[DATA FOR REVIEW — start]

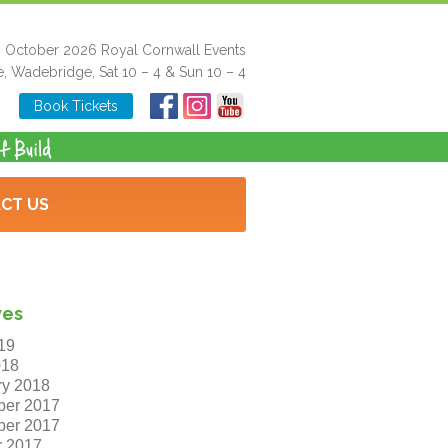
h October 2026 Royal Cornwall Events
e, Wadebridge, Sat 10 – 4 & Sun 10 – 4
Book Tickets
CT US
ves
19
018
ry 2018
er 2017
er 2017
r 2017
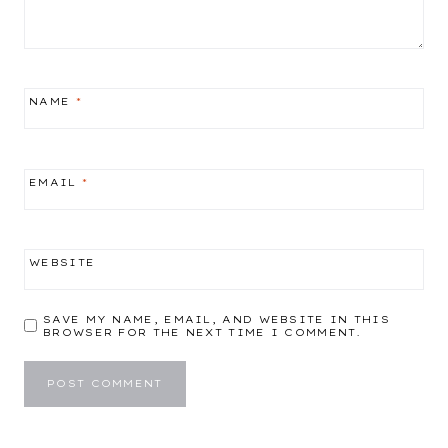
NAME
*
EMAIL
*
WEBSITE
SAVE MY NAME, EMAIL, AND WEBSITE IN THIS
BROWSER FOR THE NEXT TIME I COMMENT.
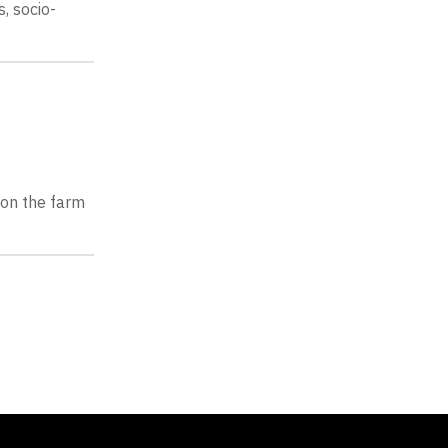
, socio-
 on the farm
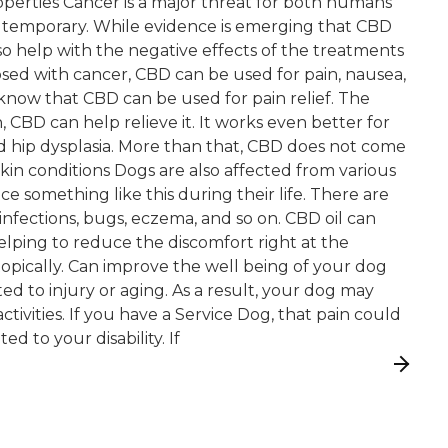
properties Cancer is a major threat for both humans
y temporary. While evidence is emerging that CBD
so help with the negative effects of the treatments
nosed with cancer, CBD can be used for pain, nausea,
know that CBD can be used for pain relief. The
n, CBD can help relieve it. It works even better for
nd hip dysplasia. More than that, CBD does not come
 Skin conditions Dogs are also affected from various
nce something like this during their life. There are
infections, bugs, eczema, and so on. CBD oil can
lping to reduce the discomfort right at the
topically. Can improve the well being of your dog
d to injury or aging. As a result, your dog may
ctivities. If you have a Service Dog, that pain could
ed to your disability. If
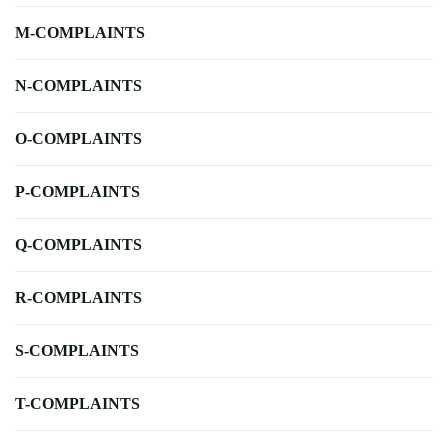
M-COMPLAINTS
N-COMPLAINTS
O-COMPLAINTS
P-COMPLAINTS
Q-COMPLAINTS
R-COMPLAINTS
S-COMPLAINTS
T-COMPLAINTS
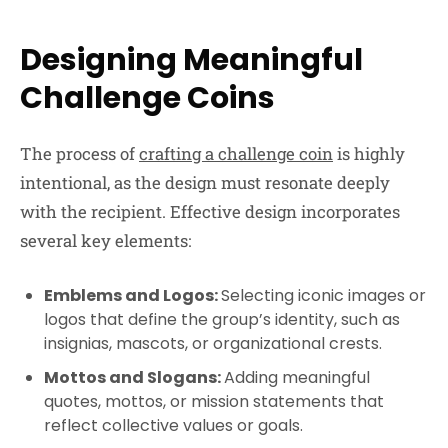
Designing Meaningful
Challenge Coins
The process of
crafting a challenge coin
is highly
intentional, as the design must resonate deeply
with the recipient. Effective design incorporates
several key elements:
Emblems and Logos:
Selecting iconic images or
logos that define the group’s identity, such as
insignias, mascots, or organizational crests.
Mottos and Slogans:
Adding meaningful
quotes, mottos, or mission statements that
reflect collective values or goals.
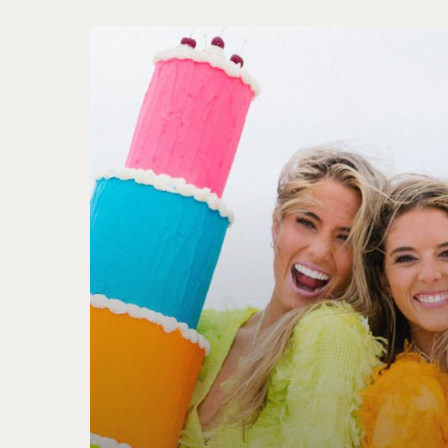
Triple
Threads
Web
Design
&
Photography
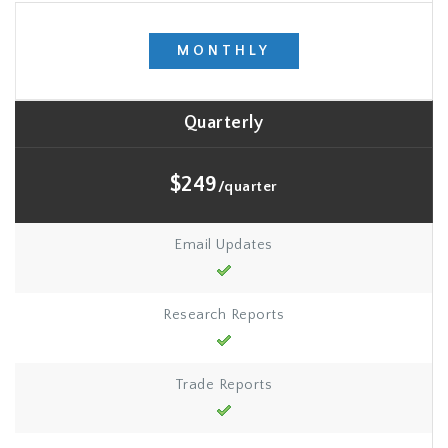
MONTHLY
Quarterly
$249
/quarter
Email Updates
Research Reports
Trade Reports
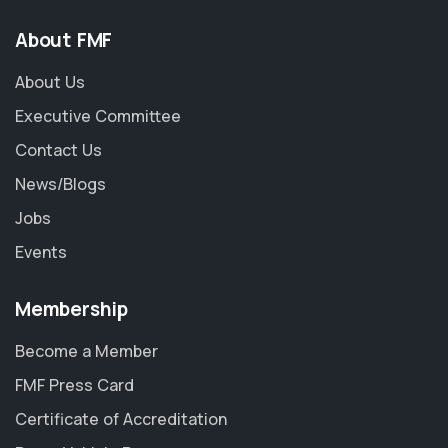
About FMF
About Us
Executive Committee
Contact Us
News/Blogs
Jobs
Events
Membership
Become a Member
FMF Press Card
Certificate of Accreditation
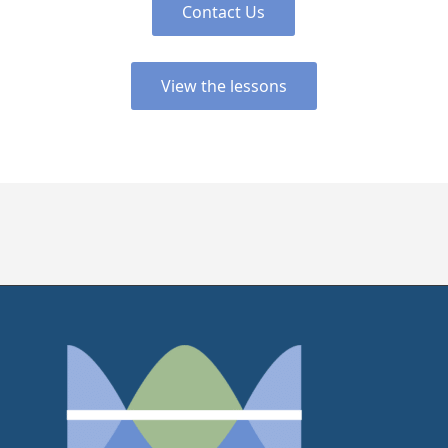
Contact Us
View the lessons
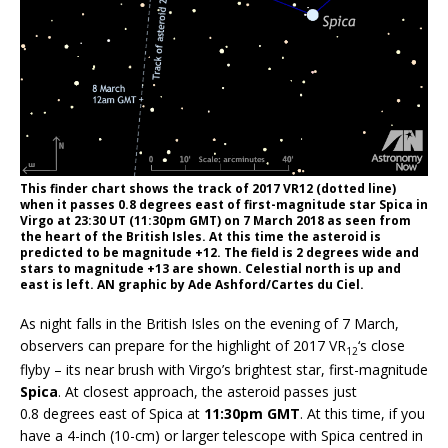
This finder chart shows the track of 2017 VR12 (dotted line)
when it passes 0.8 degrees east of first-magnitude star Spica in
Virgo at 23:30 UT (11:30pm GMT) on 7 March 2018 as seen from
the heart of the British Isles. At this time the asteroid is
predicted to be magnitude +12. The field is 2 degrees wide and
stars to magnitude +13 are shown. Celestial north is up and
east is left. AN graphic by Ade Ashford/Cartes du Ciel.
As night falls in the British Isles on the evening of 7 March,
observers can prepare for the highlight of 2017 VR
‘s close
12
flyby – its near brush with Virgo’s brightest star, first-magnitude
Spica
. At closest approach, the asteroid passes just
0.8 degrees east of Spica at
11:30pm GMT
. At this time, if you
have a 4-inch (10-cm) or larger telescope with Spica centred in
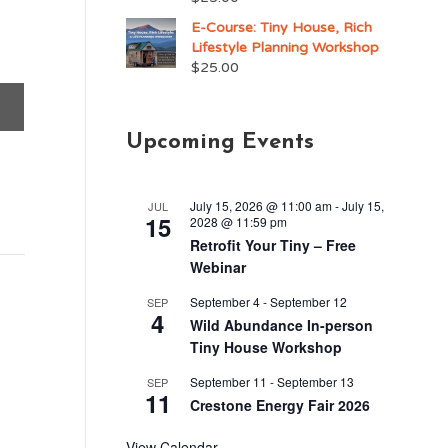
E-Course: Tiny House, Rich
Lifestyle Planning Workshop
$
25.00
Upcoming Events
July 15, 2026 @ 11:00 am
-
July 15,
JUL
15
2028 @ 11:59 pm
Retrofit Your Tiny – Free
Webinar
September 4
-
September 12
SEP
4
Wild Abundance In-person
Tiny House Workshop
September 11
-
September 13
SEP
11
Crestone Energy Fair 2026
View Calendar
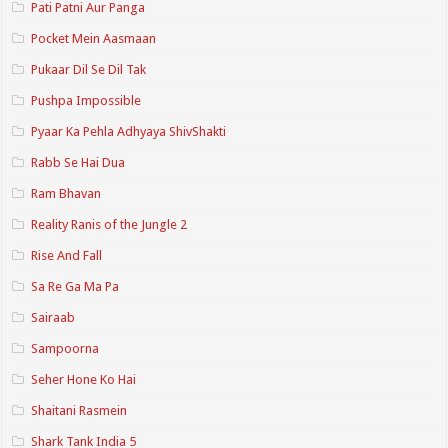
Pati Patni Aur Panga
Pocket Mein Aasmaan
Pukaar Dil Se Dil Tak
Pushpa Impossible
Pyaar Ka Pehla Adhyaya ShivShakti
Rabb Se Hai Dua
Ram Bhavan
Reality Ranis of the Jungle 2
Rise And Fall
Sa Re Ga Ma Pa
Sairaab
Sampoorna
Seher Hone Ko Hai
Shaitani Rasmein
Shark Tank India 5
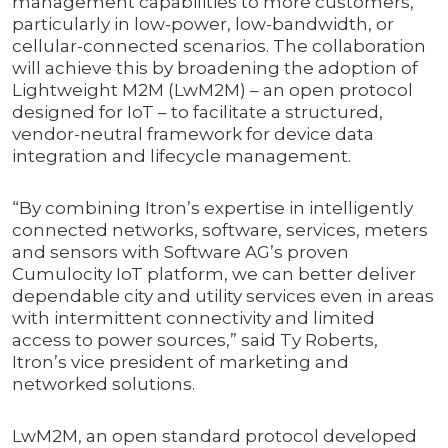
management capabilities to more customers,
particularly in low-power, low-bandwidth, or
cellular-connected scenarios. The collaboration
will achieve this by broadening the adoption of
Lightweight M2M (LwM2M) – an open protocol
designed for IoT – to facilitate a structured,
vendor-neutral framework for device data
integration and lifecycle management.
“By combining Itron’s expertise in intelligently
connected networks, software, services, meters
and sensors with Software AG’s proven
Cumulocity IoT platform, we can better deliver
dependable city and utility services even in areas
with intermittent connectivity and limited
access to power sources,” said Ty Roberts,
Itron’s vice president of marketing and
networked solutions.
LwM2M, an open standard protocol developed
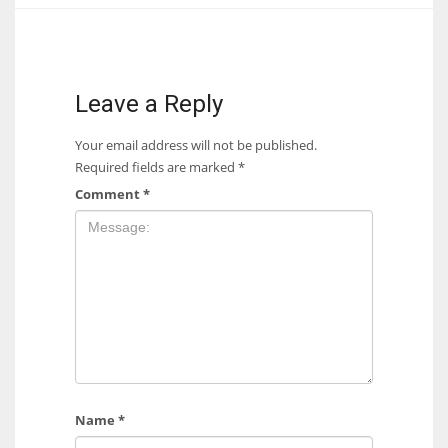
17
DAL
Leave a Reply
22
Your email address will not be published.
Required fields are marked
*
WSH
Comment
*
26
Name
*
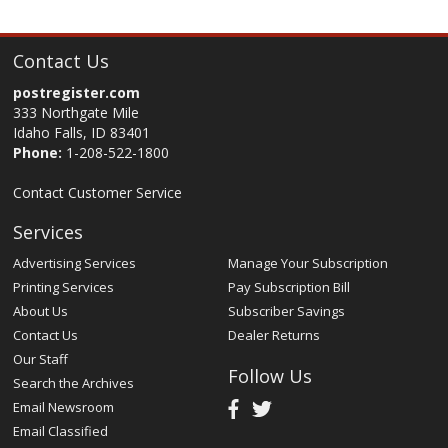
Contact Us
postregister.com
333 Northgate Mile
Idaho Falls, ID 83401
Phone:
1-208-522-1800
Contact Customer Service
Services
Advertising Services
Manage Your Subscription
Printing Services
Pay Subscription Bill
About Us
Subscriber Savings
Contact Us
Dealer Returns
Our Staff
Follow Us
Search the Archives
Email Newsroom
Email Classified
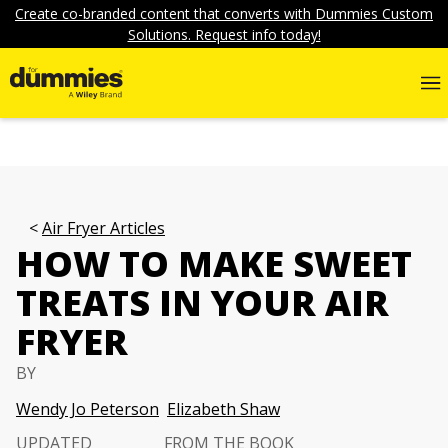
Create co-branded content that converts with Dummies Custom
Solutions. Request info today!
Air Fryer Articles
HOW TO MAKE SWEET
TREATS IN YOUR AIR
FRYER
BY
Wendy Jo Peterson
Elizabeth Shaw
UPDATED
FROM THE BOOK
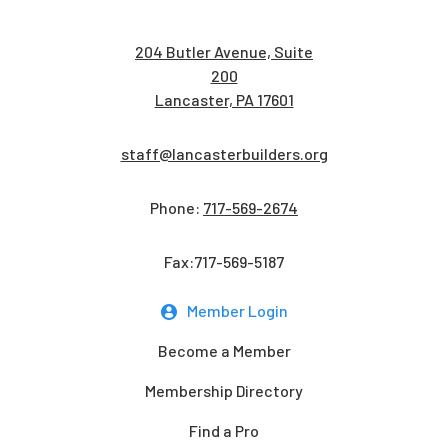
204 Butler Avenue, Suite
200
Lancaster, PA 17601
staff@lancasterbuilders.org
Phone:
717-569-2674
Fax:717-569-5187
Member Login
Become a Member
Membership Directory
Find a Pro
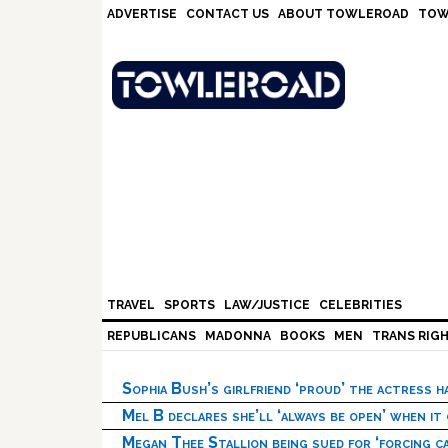
Skip
Skip
Skip
Skip
ADVERTISE
CONTACT US
ABOUT TOWLEROAD
TOW
to
to
to
to
primary
main
primary
footer
navigation
content
sidebar
TRAVEL
SPORTS
LAW/JUSTICE
CELEBRITIES
REPUBLICANS
MADONNA
BOOKS
MEN
TRANS RIG
Sophia Bush’s girlfriend ‘proud’ the actress 
Mel B declares she’ll ‘always be open’ when it
Megan Thee Stallion being sued for ‘forcing ca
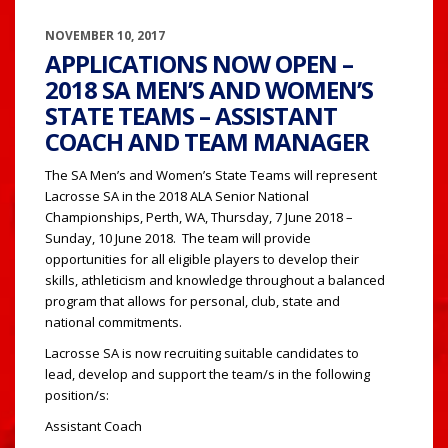
NOVEMBER 10, 2017
APPLICATIONS NOW OPEN –
2018 SA MEN’S AND WOMEN’S
STATE TEAMS – ASSISTANT
COACH AND TEAM MANAGER
The SA Men’s and Women’s State Teams will represent
Lacrosse SA in the 2018 ALA Senior National
Championships, Perth, WA, Thursday, 7 June 2018 –
Sunday, 10 June 2018. The team will provide
opportunities for all eligible players to develop their
skills, athleticism and knowledge throughout a balanced
program that allows for personal, club, state and
national commitments.
Lacrosse SA is now recruiting suitable candidates to
lead, develop and support the team/s in the following
position/s:
Assistant Coach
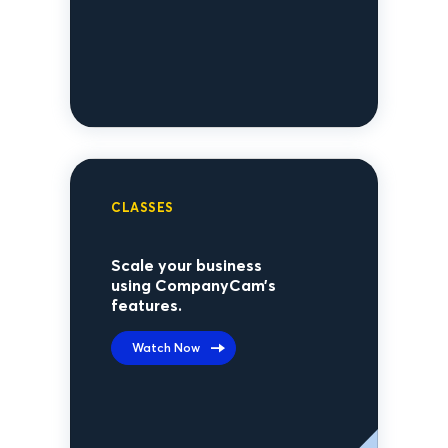
CLASSES
Scale your business
using CompanyCam’s
features.
Watch Now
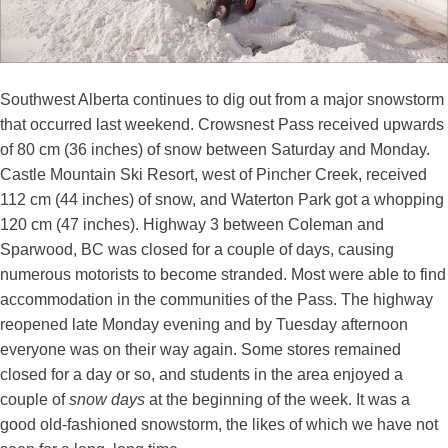
Southwest Alberta continues to dig out from a major snowstorm
that occurred last weekend. Crowsnest Pass received upwards
of 80 cm (36 inches) of snow between Saturday and Monday.
Castle Mountain Ski Resort, west of Pincher Creek, received
112 cm (44 inches) of snow, and Waterton Park got a whopping
120 cm (47 inches). Highway 3 between Coleman and
Sparwood, BC was closed for a couple of days, causing
numerous motorists to become stranded. Most were able to find
accommodation in the communities of the Pass. The highway
reopened late Monday evening and by Tuesday afternoon
everyone was on their way again. Some stores remained
closed for a day or so, and students in the area enjoyed a
couple of
snow
days
at the beginning of the week. It was a
good old-fashioned snowstorm, the likes of which we have not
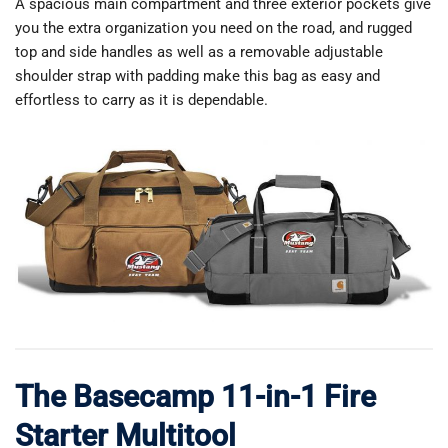
A spacious main compartment and three exterior pockets give
you the extra organization you need on the road, and rugged
top and side handles as well as a removable adjustable
shoulder strap with padding make this bag as easy and
effortless to carry as it is dependable.
The Basecamp 11-in-1 Fire
Starter Multitool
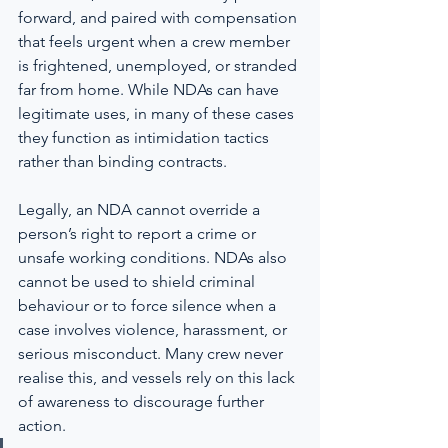
forward, and paired with compensation 
that feels urgent when a crew member 
is frightened, unemployed, or stranded 
far from home. While NDAs can have 
legitimate uses, in many of these cases 
they function as intimidation tactics 
rather than binding contracts.
Legally, an NDA cannot override a 
person’s right to report a crime or 
unsafe working conditions. NDAs also 
cannot be used to shield criminal 
behaviour or to force silence when a 
case involves violence, harassment, or 
serious misconduct. Many crew never 
realise this, and vessels rely on this lack 
of awareness to discourage further 
action.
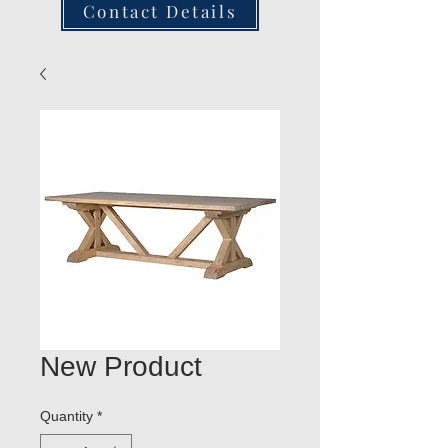
Contact Details
New Product
Quantity
*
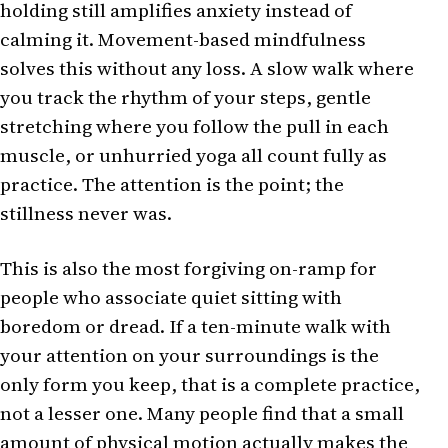
holding still amplifies anxiety instead of
calming it. Movement-based mindfulness
solves this without any loss. A slow walk where
you track the rhythm of your steps, gentle
stretching where you follow the pull in each
muscle, or unhurried yoga all count fully as
practice. The attention is the point; the
stillness never was.
This is also the most forgiving on-ramp for
people who associate quiet sitting with
boredom or dread. If a ten-minute walk with
your attention on your surroundings is the
only form you keep, that is a complete practice,
not a lesser one. Many people find that a small
amount of physical motion actually makes the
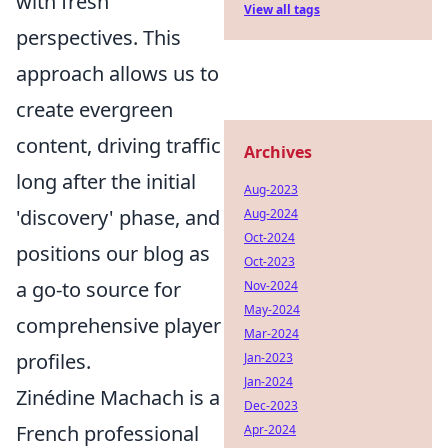
with fresh
View all tags
perspectives. This
approach allows us to
create evergreen
content, driving traffic
Archives
long after the initial
Aug-2023
'discovery' phase, and
Aug-2024
Oct-2024
positions our blog as
Oct-2023
a go-to source for
Nov-2024
May-2024
comprehensive player
Mar-2024
profiles.
Jan-2023
Jan-2024
Zinédine Machach is a
Dec-2023
French professional
Apr-2024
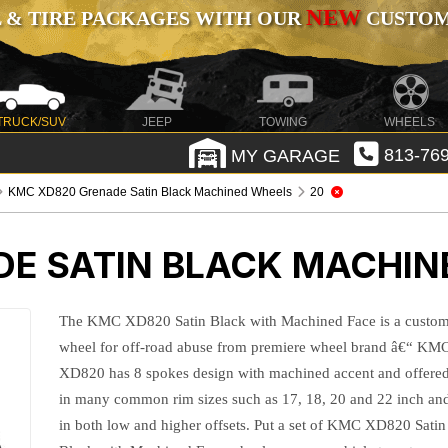
NEW
 & TIRE PACKAGES WITH OUR
CUSTOMI
TRUCK/SUV
JEEP
TOWING
WHEELS
MY GARAGE
813-769
KMC XD820 Grenade Satin Black Machined Wheels
20
E SATIN BLACK MACHIN
The KMC XD820 Satin Black with Machined Face is a custo
wheel for off-road abuse from premiere wheel brand â€“ KM
XD820 has 8 spokes design with machined accent and offere
in many common rim sizes such as 17, 18, 20 and 22 inch an
in both low and higher offsets. Put a set of KMC XD820 Satin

[DATA FOR REVIEW — finish]

**THE PROBLEM**
If a line of the material contains the word "magnitude", pick it out and copy it.

**EXERCISE ANSWER**
when it passes 0.8 degrees east of first-magnitude star Spica in
predicted to be magnitude +12. The field is 2 degrees wide and
stars to magnitude +13 are shown. Celestial north is up and
flyby – its near brush with Virgo’s brightest star, first-magnitude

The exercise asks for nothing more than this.